• [ANWEISUNGEN]
A – Kannst du den Abschnitt des Forenthreads zum PC-Zusammenbau von "Hab mir jetzt" bis "letztendlich verbauen kann." neu schreiben und dabei "2700X" durch "2600X" ersetzen?
B – Beantworte zum Forenthread über den PC-Zusammenbau kurz:
(i) Welche Grafikkarte ist laut dem Thread schneller als eine normale 1080?
(ii) Bei RAM mit welcher Taktrate will Paddi1232 nun noch einmal schauen?
(iii) Welchen Nennwert empfiehlt Herbboy für ein gutes Netzteil?
C – Kannst du den Forenthread über den PC-Zusammenbau im Anschluss an seinen letzten Satz fortsetzen?

• [ZITIERTER TEXT]
- - - - - - -
Zur Grafikkarte:  Der Hersteller ist Nebensache. Die 1080TI ist schneller als eine normale 1080, ob die nun von Herstellet X oder Y kommt ist völlig egal.  Wenn du das Budget hast hol dir die 1080TI, dann hast du etwas länger Ruhe. Aktuell reicht auch eine günstigere Karte, ich kann mit der 1070 auch alles mit vollen Einstellungen spielen. Dafür wird diese Karte halt früher an ihre Grenzen kommen als die 1080 TI.


----------



## Paddi1232 (11. Juni 2018)

Danke das hilft mir schonmal weiter.



Gareas schrieb:


> ich kann mit der 1070 auch alles mit vollen Einstellungen spielen. Dafür wird diese Karte halt früher an ihre Grenzen kommen als die 1080 TI.



Das bezieht sich in deinem Fall auf UWQHD Auflösung?

Hab jetzt festgestellt, dass der RAM den ich mir ausgesucht hab scheinbar zu schnell fürs Mainboard ist. Da werd ich wohl nochmal bei den 2444 MHz Teilen schauen. Allerdings konnte ich bisher bei keinem rauslesen ob Dual Rank oder nicht. (Woran erkenn ich das?)
Beim Prozessor werd ich wohl dennoch bei AMD bleiben.  Bei den Bundles macht eh der Lieferant gleich das BIOS Update mit. Insofern wäre ich hier wohl abgesichert 

Hab mir jetzt mal eben ein paar Streaming und reine Gaming Benchmarks angesehen. Der Aufpreis zum 2700X lohnt wohl. Zum Intel aber dann doch nicht mehr.

Eigentlich wärs mir nicht wichtig, aber da es sich jetzt (eher zufällig) so ergeben hat, dass die von mir ausgesuchten Lüfter alle RGB Beleuchtung haben - kann ich die dann in jedem Fall steuern oder muss ich hier auch auf irgendwas bestimmtes aufpassen?
Das heißt eigentlich ist nur noch unklar ob Netzteil, WaKü, Gehäuse so zusammenpassen wie ich mir das vorstelle und welchen RAM ich letztendlich verbauen kann.

lg


----------



## Herbboy (11. Juni 2018)

Netzteil in der Tat: die Watt sind sinnlos, lieber für 60-80€ ein GUTES Netzteil mit "nur" 450-500W Nennwert, das liefert bei Bedarf auch mal mehr als 500W, wobei das mit SO einem PC ohnehin niemals so viel Watt sein werden. 

Bei der Kühlung: moderne Luftkühler sind schon sehr leise, ich weiß nicht, ob es sich wirklich lohnt, einen solchen Wassserkühler zu nehmen und mehr als 40-50€ bzw. 50-60€ (falls du übertakten willst) auszugeben.
- - - - - - -
• [DATENAUSZUG]
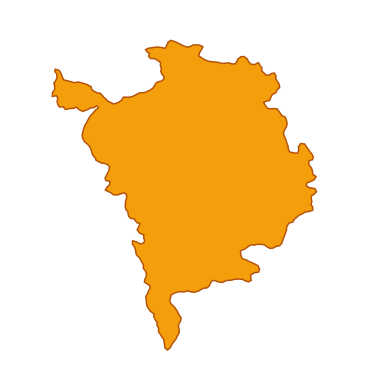 the district of Poté, Minas Gerais, Brazil, rotated 262°
{"feature_id": "56859067B81291889337924", "entity_name": "Poté", "entity_type": "district", "adm_level": 2, "iso_a3": "BRA", "parent_name": "Brazil", "parent_adm1": "Minas Gerais", "projection": "natural_earth1", "projection_center": [-41.769, -17.806], "detail": "fine", "context": "isolated", "style": "filled", "palette": "amber", "viewbox_px": 384, "rotation_deg": 262, "n_neighbors": 0, "source": "geoboundaries", "source_scale": "gbopen_adm2", "svg_char_len": 4608}
<svg xmlns="http://www.w3.org/2000/svg" viewBox="0 0 384 384"><g transform="rotate(262 192 192)"><path d="M190.0,317.0L192.9,314.0L195.8,314.2L199.1,313.7L201.4,312.2L204.1,311.5L206.7,312.3L207.2,315.8L209.4,316.9L212.0,316.5L214.9,314.7L218.1,313.1L220.6,311.8L223.8,310.3L224.9,306.3L221.8,303.6L218.9,303.6L215.7,302.0L216.6,297.9L218.1,294.2L221.3,293.3L224.0,293.5L226.8,292.8L229.5,292.4L232.2,291.9L235.1,290.9L238.1,290.9L241.4,292.9L243.7,294.7L245.9,295.6L248.9,295.6L252.9,295.0L255.3,291.6L259.1,289.7L262.6,287.7L263.3,284.4L263.4,281.4L264.5,278.3L267.5,276.7L270.9,275.4L271.7,278.6L271.8,281.8L275.1,283.4L277.5,285.3L278.6,288.8L281.3,290.6L283.4,293.4L286.5,293.4L289.8,291.8L292.9,290.6L295.1,291.4L298.4,290.1L298.3,287.4L297.0,284.5L297.5,281.4L300.0,279.8L302.1,277.9L305.4,278.5L307.8,277.0L310.9,275.7L309.5,272.0L310.2,268.4L312.9,266.3L316.1,265.2L318.9,262.5L319.2,259.4L317.2,255.8L314.7,254.4L312.9,252.6L313.3,249.4L314.7,246.7L314.9,243.3L315.3,239.0L316.7,236.1L317.4,233.5L318.1,230.6L318.9,227.3L320.3,224.5L322.1,221.8L324.0,219.7L325.9,217.5L329.2,219.1L331.8,221.3L334.2,223.1L336.3,220.1L337.1,217.1L337.4,213.5L336.2,210.1L336.4,206.8L338.1,203.6L340.7,199.9L342.7,196.9L343.9,194.7L345.1,192.1L343.8,189.3L341.2,187.8L338.0,185.3L339.4,181.7L340.4,177.9L340.5,174.8L340.4,171.9L340.5,169.1L339.5,165.8L336.7,167.1L335.3,169.3L332.4,167.8L329.9,169.6L329.2,173.8L326.8,176.6L324.7,178.8L321.9,178.3L318.4,178.8L315.7,177.9L313.0,178.5L310.4,180.2L307.8,180.0L306.1,177.1L305.9,173.8L304.8,171.4L302.5,169.6L300.3,167.7L298.7,164.7L297.8,161.4L296.9,158.3L297.5,154.2L296.2,150.2L294.8,146.1L294.6,142.5L295.5,137.4L292.5,134.8L290.8,131.1L290.0,126.6L292.4,123.2L293.9,121.0L296.2,119.6L298.2,117.8L300.3,116.5L302.6,114.9L303.4,111.8L305.2,109.2L307.6,106.9L310.4,106.7L313.2,102.8L315.2,98.4L316.8,94.6L316.5,91.4L317.7,88.0L319.3,84.6L320.9,80.5L324.4,79.5L327.6,78.8L330.8,77.5L332.7,73.8L330.6,72.8L327.9,74.4L324.2,74.3L321.3,72.6L318.9,70.3L316.1,70.8L312.5,70.2L309.8,67.7L306.0,67.0L306.3,71.2L303.3,72.2L300.7,71.0L297.2,71.3L294.6,72.6L294.3,76.2L291.4,78.2L291.6,82.9L291.4,86.4L292.0,89.6L289.3,91.5L287.0,95.1L287.9,99.3L289.4,103.5L289.2,107.0L290.8,109.6L288.5,111.1L286.6,108.0L284.1,105.1L281.5,101.9L278.3,99.3L275.5,97.3L272.9,95.2L269.2,93.3L266.6,92.2L263.9,91.2L260.5,91.1L256.5,92.8L253.9,95.2L251.0,97.1L247.1,98.1L243.5,98.5L241.1,99.6L239.2,101.0L236.7,101.4L235.0,103.8L233.2,106.5L232.4,109.5L231.0,112.1L228.5,113.9L224.9,112.7L220.6,109.8L218.0,107.9L215.4,108.2L214.1,112.1L210.9,111.6L208.6,108.5L206.0,106.4L204.2,109.0L202.6,111.6L200.1,113.9L199.4,117.8L200.1,121.3L200.7,124.4L199.0,126.6L195.7,126.6L192.5,125.1L188.9,124.2L186.4,123.9L183.8,124.1L181.5,125.7L178.8,125.7L176.1,126.2L174.2,127.8L173.7,130.9L171.1,132.1L169.1,133.4L168.0,136.0L165.2,134.5L162.0,132.4L158.4,134.6L156.3,138.3L153.3,137.8L150.2,138.3L148.2,137.0L147.7,133.7L150.4,129.9L151.9,126.4L148.8,125.7L145.0,127.6L141.6,128.1L138.6,128.0L136.5,128.9L134.3,130.9L131.0,132.0L126.6,133.7L122.9,133.2L120.3,134.9L117.5,135.5L114.3,134.8L112.2,133.2L109.4,132.3L106.9,135.3L105.2,137.1L102.4,136.9L99.8,135.0L97.6,133.9L95.1,131.7L89.3,131.5L85.7,131.5L83.3,132.5L80.5,133.6L78.2,135.7L76.4,137.4L73.7,136.8L70.8,137.8L67.5,139.4L65.2,138.7L62.0,139.9L57.9,139.5L54.9,141.2L52.6,141.9L50.3,143.5L47.3,143.5L44.1,143.5L41.1,143.7L38.9,145.8L41.1,149.0L44.1,151.0L47.0,154.0L49.1,156.0L51.6,157.4L53.5,159.1L56.0,160.1L58.9,160.1L61.4,159.8L63.7,161.0L65.6,162.6L68.7,163.7L72.8,161.8L76.2,160.8L78.7,159.5L81.1,158.3L82.9,156.6L85.3,155.2L87.8,154.7L90.0,155.9L93.0,157.0L94.4,160.8L95.1,165.5L94.2,170.0L94.6,174.1L93.4,176.7L92.4,179.9L92.9,184.3L94.2,187.4L95.1,190.0L94.9,193.2L96.5,196.0L99.4,197.7L101.6,199.9L100.8,202.9L99.4,205.4L98.2,209.3L99.6,214.0L99.2,218.4L99.7,222.8L99.2,226.7L98.5,229.8L96.5,232.6L95.2,235.3L96.1,238.3L98.5,238.3L101.6,238.5L103.3,242.2L103.4,246.7L106.2,248.2L109.7,247.1L112.3,243.7L114.6,239.8L117.3,236.2L118.9,232.6L122.0,231.6L124.5,231.7L126.9,231.7L128.3,236.5L130.2,240.3L131.5,242.9L130.8,246.3L131.1,249.4L130.6,253.0L129.5,256.4L127.1,258.9L125.2,261.5L125.2,264.7L126.5,268.2L126.5,271.2L128.8,273.8L132.6,275.6L136.1,277.7L138.3,278.8L141.1,280.3L144.0,280.8L147.7,283.5L148.2,287.7L150.8,289.6L152.3,292.2L154.1,294.7L154.9,297.9L156.4,301.2L156.5,306.0L157.1,309.0L160.6,309.4L162.8,308.1L165.7,309.3L169.4,309.3L171.7,309.8L172.7,312.4L174.9,315.3L178.3,314.2L179.5,310.1L180.7,307.4L182.8,306.1L185.2,307.4L186.0,311.3L187.1,314.7L190.0,317.0Z" fill="#f59e0b" stroke="#b45309" stroke-width="1.5"/></g></svg>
- - - - - - -
• [DIE ANTWORTEN]
A –
Hab mir jetzt mal eben ein paar Streaming und reine Gaming Benchmarks angesehen. Der Aufpreis zum 2600X lohnt wohl. Zum Intel aber dann doch nicht mehr.

Eigentlich wärs mir nicht wichtig, aber da es sich jetzt (eher zufällig) so ergeben hat, dass die von mir ausgesuchten Lüfter alle RGB Beleuchtung haben - kann ich die dann in jedem Fall steuern oder muss ich hier auch auf irgendwas bestimmtes aufpassen?
Das heißt eigentlich ist nur noch unklar ob Netzteil, WaKü, Gehäuse so zusammenpassen wie ich mir das vorstelle und welchen RAM ich letztendlich verbauen kann.

B –
(i) Die 1080TI
(ii) 2444 MHz
(iii) 450–500 W

C –
Wegen der Grafikkarte: schwer zu sagen, die Ti ist halt an sich "zu teuer", wenn du den Aufpreis mit der Mehrleistung vergleichst. Dafür "hält" sie halt länger und du hast von Anfang an mehr Power. Ich persönlich  tendiere immer eher zu "Oberklasse" und dafür häufiger nachrüsten, das ist ja schnell gemacht. idR hast du dann, wenn du nach 2-3 Jahren wechselst, eine Karte, die besser als die "HighEnd-Karte" ist, ohne dass du in der Summe mehr ausgeben hast. Auf den Hersteller würde ich nicht zu sehr achten, eher darauf, wie Preis-Leistung beim jeweiligen Takt ist, und dann informieren, ob die ins Auge gefasste Karte nicht etwa ausgerechnet rel laut ist. Leise Karten haben aber inzwischen eigentlich alle Hersteller, sofern die Karte 2-3 Lüfter hat.


CPU: schwer zu sagen, ob es wirklich der 2700X sein muss. Der Ryzen 5 2600X ist in Games aktuell nicht unbedingt nennenswert schwächer, der 7er wäre eher sinnvoll, wenn du viel "nebenbei" laufen hast.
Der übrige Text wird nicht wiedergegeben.